Gomez is correct in arguing that Brazil’s schools need attention; the country spends five times more on college students than on elementary-school students. But it’s not clear that more money would help. “The problems go much deeper than that,” said Jerry Davila, a professor of Brazilian history at the University of Illinois in Urbana-Champaign. “To give you an idea, across Brazil, elementary school education is handled by municipal governments and secondary education is handled by state governments. You don’t even have a single school system in most cities.” While various universities, he noted, are supported by a mix of funding sources, the best are federally funded. International educators have suggested that primary and secondary schools manage funds inefficiently at best (as Davila suggests), or corruptly at worst. A 2012 study indicated that deep problems in the infrastructure and facilities mean that increased funding won’t necessarily improve student achievement.
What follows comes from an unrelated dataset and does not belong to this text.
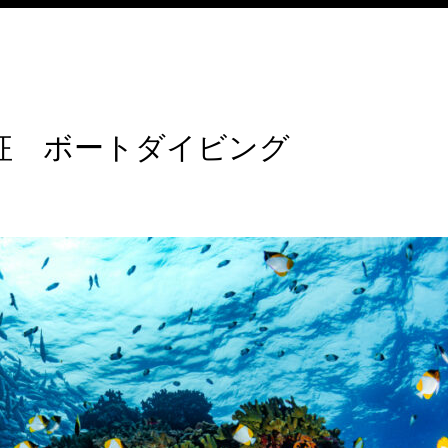
征 ボートダイビング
But Gomez’s other concern—that students would try to stay abroad—hasn’t emerged as much of an issue. (Lube is, by his own account, a rare exception.) The U.S. government grants Brazilian students a particular kind of visa that requires the student to return home after a designated period, Davila said. (Lube got special permission from the Brazilian government to continue his education in Vancouver.)
Despite the concerns, Science Without Borders appears to have been a success. “This is a brilliant thing the president of Brazil has done,” according to Allan Goodman, the president and CEO of the Institute for International Education, a New York City-based non-profit. Undergraduates get the education they need but still receive their degrees from their Brazilian institution. “[The program] is really efficient—it immediately satisfies the needs of employers,” he added.
Davila agreed: “Within the limited timeframe that we’ve seen, it’s worked tremendously well.”
Although they agree that Science Without Borders has been successful, Goodman and Davila are doubtful that a program like this could happen now in the U.S. Just as Brazil has ramped up Science Without Borders, the U.S. has decreased federal funding for exchange programs such as the US-Brazil Higher Education Consortia Program. Study abroad is more popular than ever at U.S. institutions, but not much of the money is coming from the federal government (through loan subsidies or grants, for example) the way it is in Brazil. “I think the outcome of Science Without Borders will be that not only will Brazilians know about America, but the other way around. And I think it will happen,” Goodman said. “I just wish there were more countries making the kind of investment in this kind of international education that Brazil is doing.”
His horizons sufficiently expanded, Lube hopes to return to Brazil someday, perhaps to work for a manufacturer. But his time in Canada has shifted his focus. “I don’t think anymore about nations—I don’t think I belong to Brazil, I belong to the world,” he said. “My wish is to enhance the lives of people everywhere, not just in Brazil.”